Page extract
'''
A decent carpenter working with a decent blacksmith can produce and maintain a horse cart in a village with minimal external commerce; some iron ore imports would be nice, but can be worked around at great effort.
But composition rubber brake pads and steel cables to run the brakes and rubber pneumatic wheels and ball bearings everywhere will require at minimum a nationwide rail network. Even the very concept of national or world standardized screw sizes is a very modern phenonomena.
Also a pretty solid argument for a lack of destinations. For centuries if something was not sustainable with the population inside a walking radius, it would rapidly disappear. Today I can ride to a big box store, a shopping mall, a library... there was nowhere to go for the vast majority of the population in, perhaps 1021 AD. The next village over isn't all that more exciting than mine. Pre-pubescent kids seem to enjoy bicycle riding for no purpose other than the sensation of movement, although in 1021 AD a bicycle would be an unaffordable toy for a child.
"Rail Mania" era in the UK preceded the bicycle development article. Before that, the canals and shipping networks were pretty elaborate.
I think it likely that the majority of 1870s factory made penny-farthing's were shipped worldwide to their customers via steam power.
Admittedly the transcontinental railroad took until about 1870 in the USA, then again the entire bicycle article is eurocentric. Which is also interesting, how come only Europeans ever got involved in bicycle invention? The rest of the world at least occasionally had two wheeled chariots and carts so ...
'''
Exercise
In the bicycle discussion, what can a decent carpenter and a decent blacksmith working together produce and maintain in a village with minimal outside trade?

Entries taken from a dataset
'''
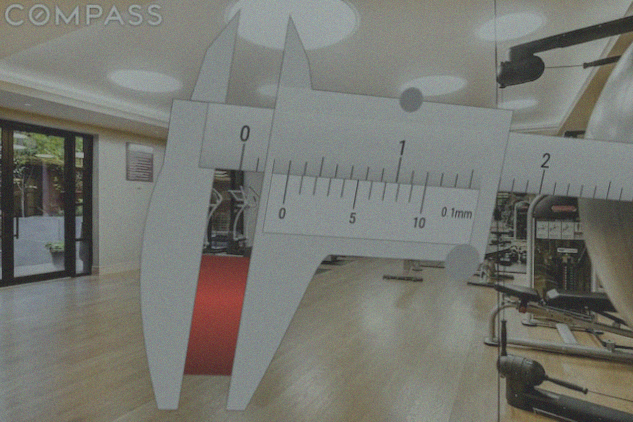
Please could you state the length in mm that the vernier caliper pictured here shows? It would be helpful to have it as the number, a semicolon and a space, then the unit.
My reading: 3.0; mm
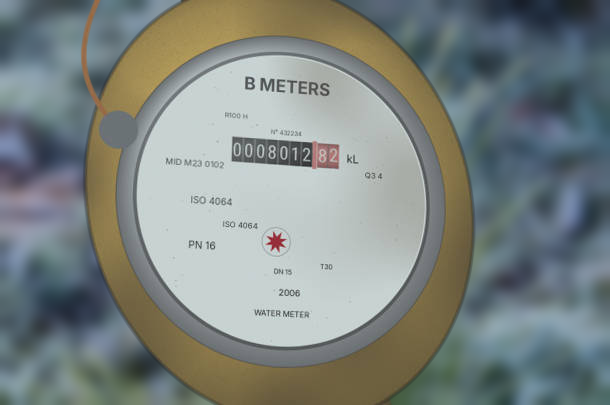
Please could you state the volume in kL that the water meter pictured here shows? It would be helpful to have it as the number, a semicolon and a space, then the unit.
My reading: 8012.82; kL
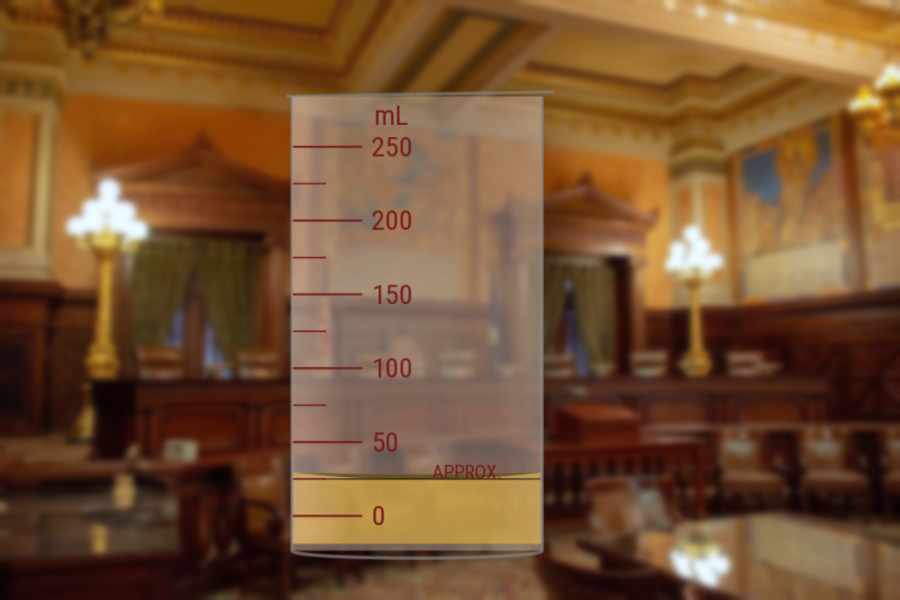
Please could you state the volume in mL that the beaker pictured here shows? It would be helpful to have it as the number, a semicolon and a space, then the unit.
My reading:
'''
Expected answer
A horse cart.